The narrator addresses the reader as "you." Distinctive, demanding, and tiring at novel length. Works in shorter forms (Lorrie Moore's short stories, Jay McInerney's Bright Lights, Big City). Rarely worth the difficulty in a debut novel.

Multiple POV

Many modern novels rotate between two or three characters' viewpoints chapter by chapter. Done well, this lets a story tell itself from multiple angles. Done poorly, it dilutes the reader's attachment to anyone.

Rule of thumb: if you can't name a specific reason why this scene needs to be from this character's POV, you probably should've written it from the main character's.

Tense

Past tense

"She walked. She thought. She knew."

The default. Past tense feels like a story being told — someone is recounting events that already happened. Comfortable, familiar, almost invisible. Most novels are in past tense.

Present tense

"She walks. She thinks. She knows."

Creates immediacy. The reader feels like they're inside the moment with the character. Common in literary fiction, YA, thrillers that want to feel breathless. Risk: present tense can be exhausting at novel length, and can feel mannered to readers who prefer past tense.

The tense choice isn't neutral. Past tense implies "I'm telling you what happened." Present tense implies "this is happening right now." Pick the one that matches the experience you want to give the reader.

Voice and register

If POV is the camera position and tense is the time-stamp, voice is everything else. Sentence rhythm, word choice, formality level, the way thoughts connect.

The literary voice

Longer sentences. More layered subordinate clauses. Imagery that takes time to land. Vocabulary that's precise rather than common. Marilynne Robinson, Kazuo Ishiguro, Anne Enright. The reader is expected to slow down.

The commercial voice

Shorter sentences. Direct subject-verb-object structure. Imagery that's concrete and immediate. Common words used well rather than uncommon words used at all. Stephen King, Lee Child, Liane Moriarty. The reader is expected to keep moving.

The lyrical voice

Sentences with deliberate rhythm. Repetition used musically. Word choice that pays attention to sound, not just sense. Toni Morrison, Cormac McCarthy, Anne Carson. The reader is expected to feel the writing as much as parse it.

The plain voice

Sentences pared to the bone. No ornamentation. Just the thing happening. Hemingway is the patron saint, but Lydia Davis, Mary Robison, and Raymond Carver continued the tradition.

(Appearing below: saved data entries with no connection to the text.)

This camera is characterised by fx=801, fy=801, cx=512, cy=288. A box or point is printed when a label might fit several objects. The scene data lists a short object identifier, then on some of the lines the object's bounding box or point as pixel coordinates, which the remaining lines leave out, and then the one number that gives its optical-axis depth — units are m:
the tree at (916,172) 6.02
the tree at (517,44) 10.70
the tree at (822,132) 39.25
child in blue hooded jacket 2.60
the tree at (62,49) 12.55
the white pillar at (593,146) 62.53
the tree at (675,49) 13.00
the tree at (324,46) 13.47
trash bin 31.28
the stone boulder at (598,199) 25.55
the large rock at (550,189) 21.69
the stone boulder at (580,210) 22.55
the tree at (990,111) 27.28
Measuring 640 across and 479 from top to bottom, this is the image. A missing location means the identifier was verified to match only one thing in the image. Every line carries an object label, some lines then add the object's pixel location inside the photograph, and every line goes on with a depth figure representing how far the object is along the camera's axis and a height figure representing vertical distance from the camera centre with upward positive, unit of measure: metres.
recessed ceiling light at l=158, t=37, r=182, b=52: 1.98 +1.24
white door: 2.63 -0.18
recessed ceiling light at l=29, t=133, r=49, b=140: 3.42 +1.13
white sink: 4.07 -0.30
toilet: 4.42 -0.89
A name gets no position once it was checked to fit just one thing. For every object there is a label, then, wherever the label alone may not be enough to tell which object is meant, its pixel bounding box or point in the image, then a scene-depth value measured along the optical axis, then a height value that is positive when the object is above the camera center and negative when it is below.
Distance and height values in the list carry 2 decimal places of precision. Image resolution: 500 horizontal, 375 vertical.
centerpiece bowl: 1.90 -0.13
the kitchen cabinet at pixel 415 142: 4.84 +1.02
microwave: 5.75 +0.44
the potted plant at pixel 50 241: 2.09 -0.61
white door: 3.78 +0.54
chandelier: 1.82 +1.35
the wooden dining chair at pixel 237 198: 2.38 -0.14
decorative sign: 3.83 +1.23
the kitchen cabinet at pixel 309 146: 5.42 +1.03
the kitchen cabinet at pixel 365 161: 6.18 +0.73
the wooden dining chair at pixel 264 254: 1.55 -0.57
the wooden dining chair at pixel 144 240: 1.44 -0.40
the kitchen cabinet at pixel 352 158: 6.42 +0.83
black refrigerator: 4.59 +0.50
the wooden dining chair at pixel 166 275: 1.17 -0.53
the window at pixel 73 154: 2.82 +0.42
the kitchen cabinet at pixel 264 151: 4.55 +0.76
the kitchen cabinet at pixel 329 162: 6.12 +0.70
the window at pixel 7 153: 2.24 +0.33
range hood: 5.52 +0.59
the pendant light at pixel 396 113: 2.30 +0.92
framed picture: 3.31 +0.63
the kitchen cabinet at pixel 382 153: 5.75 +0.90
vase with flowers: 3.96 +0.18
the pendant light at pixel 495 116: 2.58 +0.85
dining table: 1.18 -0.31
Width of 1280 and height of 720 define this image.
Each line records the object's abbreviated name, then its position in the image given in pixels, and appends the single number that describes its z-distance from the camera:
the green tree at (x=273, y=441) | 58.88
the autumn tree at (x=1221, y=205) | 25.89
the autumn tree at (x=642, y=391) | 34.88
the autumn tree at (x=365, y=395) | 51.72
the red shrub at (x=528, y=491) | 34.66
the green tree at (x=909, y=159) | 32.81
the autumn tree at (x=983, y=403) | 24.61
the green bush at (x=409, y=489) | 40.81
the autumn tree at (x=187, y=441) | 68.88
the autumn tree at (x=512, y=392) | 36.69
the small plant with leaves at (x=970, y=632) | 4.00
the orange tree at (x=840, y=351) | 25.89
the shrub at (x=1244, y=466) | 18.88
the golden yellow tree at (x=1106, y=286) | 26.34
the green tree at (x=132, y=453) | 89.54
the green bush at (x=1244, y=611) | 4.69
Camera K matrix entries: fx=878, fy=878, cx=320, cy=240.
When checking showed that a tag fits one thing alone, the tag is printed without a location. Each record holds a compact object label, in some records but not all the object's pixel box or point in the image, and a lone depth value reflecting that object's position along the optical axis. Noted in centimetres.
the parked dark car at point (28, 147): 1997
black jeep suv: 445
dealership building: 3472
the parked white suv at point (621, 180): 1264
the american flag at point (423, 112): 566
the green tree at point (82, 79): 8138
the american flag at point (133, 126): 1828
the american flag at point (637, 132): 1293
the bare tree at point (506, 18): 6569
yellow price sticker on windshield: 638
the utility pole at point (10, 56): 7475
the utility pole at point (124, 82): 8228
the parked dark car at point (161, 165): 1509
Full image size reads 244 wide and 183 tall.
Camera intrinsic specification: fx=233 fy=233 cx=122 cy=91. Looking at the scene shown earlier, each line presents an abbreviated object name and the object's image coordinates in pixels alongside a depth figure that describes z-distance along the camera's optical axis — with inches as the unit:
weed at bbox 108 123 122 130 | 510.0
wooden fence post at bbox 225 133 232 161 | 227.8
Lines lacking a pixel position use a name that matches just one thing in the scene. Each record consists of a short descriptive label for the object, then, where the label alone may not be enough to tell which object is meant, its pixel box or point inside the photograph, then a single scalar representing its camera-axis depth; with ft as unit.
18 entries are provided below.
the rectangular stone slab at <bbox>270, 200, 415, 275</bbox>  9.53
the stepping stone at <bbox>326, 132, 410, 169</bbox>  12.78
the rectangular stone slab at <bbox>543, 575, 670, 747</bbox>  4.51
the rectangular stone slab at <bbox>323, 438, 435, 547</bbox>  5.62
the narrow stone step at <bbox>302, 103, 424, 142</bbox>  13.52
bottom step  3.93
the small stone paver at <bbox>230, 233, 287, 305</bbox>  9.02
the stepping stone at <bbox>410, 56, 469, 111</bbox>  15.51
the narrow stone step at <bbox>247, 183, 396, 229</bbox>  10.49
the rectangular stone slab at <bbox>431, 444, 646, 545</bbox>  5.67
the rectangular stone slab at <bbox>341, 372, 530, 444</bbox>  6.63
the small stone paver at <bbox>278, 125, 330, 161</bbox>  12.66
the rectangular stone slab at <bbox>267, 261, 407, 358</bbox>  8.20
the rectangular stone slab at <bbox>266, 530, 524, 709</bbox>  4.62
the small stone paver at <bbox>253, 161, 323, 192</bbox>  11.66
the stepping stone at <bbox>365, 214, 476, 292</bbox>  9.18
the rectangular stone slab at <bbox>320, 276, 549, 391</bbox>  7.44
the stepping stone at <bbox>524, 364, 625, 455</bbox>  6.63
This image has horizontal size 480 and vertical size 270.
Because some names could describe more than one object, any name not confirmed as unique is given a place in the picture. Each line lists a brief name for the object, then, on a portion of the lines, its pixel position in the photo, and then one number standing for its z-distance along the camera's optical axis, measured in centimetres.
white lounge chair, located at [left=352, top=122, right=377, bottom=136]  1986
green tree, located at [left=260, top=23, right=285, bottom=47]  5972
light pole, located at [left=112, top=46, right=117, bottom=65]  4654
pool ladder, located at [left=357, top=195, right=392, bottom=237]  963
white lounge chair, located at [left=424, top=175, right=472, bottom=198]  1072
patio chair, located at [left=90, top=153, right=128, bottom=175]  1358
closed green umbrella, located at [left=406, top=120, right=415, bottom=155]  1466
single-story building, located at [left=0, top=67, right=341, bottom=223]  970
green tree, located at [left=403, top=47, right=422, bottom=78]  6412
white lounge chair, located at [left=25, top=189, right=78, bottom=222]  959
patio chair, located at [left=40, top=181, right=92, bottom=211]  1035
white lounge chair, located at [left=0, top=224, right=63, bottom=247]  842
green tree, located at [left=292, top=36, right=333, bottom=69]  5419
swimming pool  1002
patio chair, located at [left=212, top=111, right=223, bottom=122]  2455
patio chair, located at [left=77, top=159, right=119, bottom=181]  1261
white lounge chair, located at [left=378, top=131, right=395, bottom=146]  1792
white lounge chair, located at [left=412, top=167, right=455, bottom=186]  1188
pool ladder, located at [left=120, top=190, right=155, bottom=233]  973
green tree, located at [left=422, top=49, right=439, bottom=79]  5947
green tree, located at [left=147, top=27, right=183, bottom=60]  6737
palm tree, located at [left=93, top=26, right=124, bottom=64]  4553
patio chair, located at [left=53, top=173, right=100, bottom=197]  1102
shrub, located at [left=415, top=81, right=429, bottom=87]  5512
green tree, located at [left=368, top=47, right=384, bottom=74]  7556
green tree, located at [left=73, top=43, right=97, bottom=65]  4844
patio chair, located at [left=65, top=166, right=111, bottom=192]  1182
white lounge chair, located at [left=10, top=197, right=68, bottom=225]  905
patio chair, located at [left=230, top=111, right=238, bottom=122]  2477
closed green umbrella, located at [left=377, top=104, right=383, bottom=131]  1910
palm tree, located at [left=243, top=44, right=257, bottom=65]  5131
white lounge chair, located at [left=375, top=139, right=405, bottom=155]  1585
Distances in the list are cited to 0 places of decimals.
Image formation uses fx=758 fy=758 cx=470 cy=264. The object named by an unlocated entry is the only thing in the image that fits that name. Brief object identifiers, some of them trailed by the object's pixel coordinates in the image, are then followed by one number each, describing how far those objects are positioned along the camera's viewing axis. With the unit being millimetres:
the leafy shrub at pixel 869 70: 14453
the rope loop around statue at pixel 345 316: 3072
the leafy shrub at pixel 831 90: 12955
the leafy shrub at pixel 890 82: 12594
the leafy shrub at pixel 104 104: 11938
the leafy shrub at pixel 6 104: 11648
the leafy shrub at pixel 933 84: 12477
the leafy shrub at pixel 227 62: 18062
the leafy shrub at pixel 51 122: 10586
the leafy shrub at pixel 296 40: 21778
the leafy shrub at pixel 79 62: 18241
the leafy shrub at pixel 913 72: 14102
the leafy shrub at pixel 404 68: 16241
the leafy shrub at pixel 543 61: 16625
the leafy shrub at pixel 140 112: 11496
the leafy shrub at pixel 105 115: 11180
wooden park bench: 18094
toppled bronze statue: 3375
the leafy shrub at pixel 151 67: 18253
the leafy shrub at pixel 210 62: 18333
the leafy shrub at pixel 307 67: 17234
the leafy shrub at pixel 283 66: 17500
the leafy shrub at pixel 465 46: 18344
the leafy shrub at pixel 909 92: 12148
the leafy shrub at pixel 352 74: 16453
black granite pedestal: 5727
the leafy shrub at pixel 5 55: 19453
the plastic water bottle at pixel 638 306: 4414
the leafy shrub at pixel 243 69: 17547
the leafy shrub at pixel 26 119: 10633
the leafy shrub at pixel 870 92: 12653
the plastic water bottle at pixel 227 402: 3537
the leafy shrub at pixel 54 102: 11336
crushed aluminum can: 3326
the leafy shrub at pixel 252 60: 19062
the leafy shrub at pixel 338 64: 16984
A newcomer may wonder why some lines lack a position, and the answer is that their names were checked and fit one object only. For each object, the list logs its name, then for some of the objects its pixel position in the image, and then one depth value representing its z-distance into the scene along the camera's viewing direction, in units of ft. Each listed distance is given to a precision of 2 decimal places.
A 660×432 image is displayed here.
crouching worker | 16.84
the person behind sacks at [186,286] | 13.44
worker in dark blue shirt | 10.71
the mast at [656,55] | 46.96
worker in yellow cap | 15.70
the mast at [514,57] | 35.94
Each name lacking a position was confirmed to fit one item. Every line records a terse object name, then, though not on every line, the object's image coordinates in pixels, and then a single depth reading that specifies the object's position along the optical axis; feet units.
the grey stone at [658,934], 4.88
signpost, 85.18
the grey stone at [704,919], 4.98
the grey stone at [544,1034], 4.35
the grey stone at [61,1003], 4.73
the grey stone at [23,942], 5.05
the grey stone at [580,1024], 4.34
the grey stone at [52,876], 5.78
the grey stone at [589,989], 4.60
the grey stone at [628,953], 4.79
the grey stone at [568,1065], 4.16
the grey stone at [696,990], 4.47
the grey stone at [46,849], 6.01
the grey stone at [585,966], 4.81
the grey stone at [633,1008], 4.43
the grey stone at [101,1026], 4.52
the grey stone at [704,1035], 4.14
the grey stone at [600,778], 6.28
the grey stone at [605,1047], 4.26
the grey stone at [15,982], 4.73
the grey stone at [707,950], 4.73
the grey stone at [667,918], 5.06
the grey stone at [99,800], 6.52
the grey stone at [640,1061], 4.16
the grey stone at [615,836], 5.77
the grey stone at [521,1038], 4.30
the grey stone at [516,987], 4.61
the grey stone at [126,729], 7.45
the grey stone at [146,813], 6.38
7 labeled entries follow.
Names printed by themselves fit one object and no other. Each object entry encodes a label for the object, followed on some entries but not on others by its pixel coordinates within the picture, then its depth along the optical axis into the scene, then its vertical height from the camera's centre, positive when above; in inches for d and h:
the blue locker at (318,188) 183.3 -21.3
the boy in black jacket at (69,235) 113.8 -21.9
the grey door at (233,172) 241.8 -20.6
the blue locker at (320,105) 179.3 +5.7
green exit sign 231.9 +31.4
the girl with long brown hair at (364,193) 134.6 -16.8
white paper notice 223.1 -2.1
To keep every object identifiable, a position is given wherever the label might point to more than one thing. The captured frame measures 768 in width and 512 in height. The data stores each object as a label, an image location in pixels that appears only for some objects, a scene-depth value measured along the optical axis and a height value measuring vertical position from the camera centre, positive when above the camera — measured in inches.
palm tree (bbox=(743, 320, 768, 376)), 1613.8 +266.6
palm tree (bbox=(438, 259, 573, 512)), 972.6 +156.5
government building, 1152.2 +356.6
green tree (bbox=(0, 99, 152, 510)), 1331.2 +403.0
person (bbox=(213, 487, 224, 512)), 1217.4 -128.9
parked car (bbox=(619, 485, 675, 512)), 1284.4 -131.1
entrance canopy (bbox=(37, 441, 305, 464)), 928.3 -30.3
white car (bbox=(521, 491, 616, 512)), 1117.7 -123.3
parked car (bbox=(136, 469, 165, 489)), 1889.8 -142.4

The reader is expected to fill in the spaces.

These aren't boxes — most good writers mix registers as the scene demands. But knowing which one is your default helps you understand what you do well and where you might be straining.

Dialogue handling

Three traditions.

Conventional: dialogue in quotes, with attributions ("she said") attached. Most readers expect this. It's readable in any context.

Tag-light: dialogue in quotes, but attributions used only when necessary for clarity. Trust the reader to track who's speaking based on context. Cormac McCarthy famously goes further — no quote marks at all, just dialogue in the line. Risky in genre fiction; expected in some literary fiction.

Said vs. fancy: "she said" is invisible to readers. "She exclaimed" / "she opined" / "she ejaculated" all draw attention to the verb instead of the words spoken. Stick with "said" 90% of the time. Vary only when the action genuinely differs (whispered, shouted, muttered, asked).

How to find your style

You don't find a style by trying to. You find it by writing a lot and noticing what comes naturally. Most writers write in a borrowed voice for years before their own surfaces. That's fine. The borrowed voice is how you learn the craft. Your own voice is what's left when the borrowing wears off.

One practical exercise: take a paragraph you've written and try rewriting it in the register of three writers you admire. Same scene, same content, different voices. What's easy and what's hard tells you something about where you naturally sit.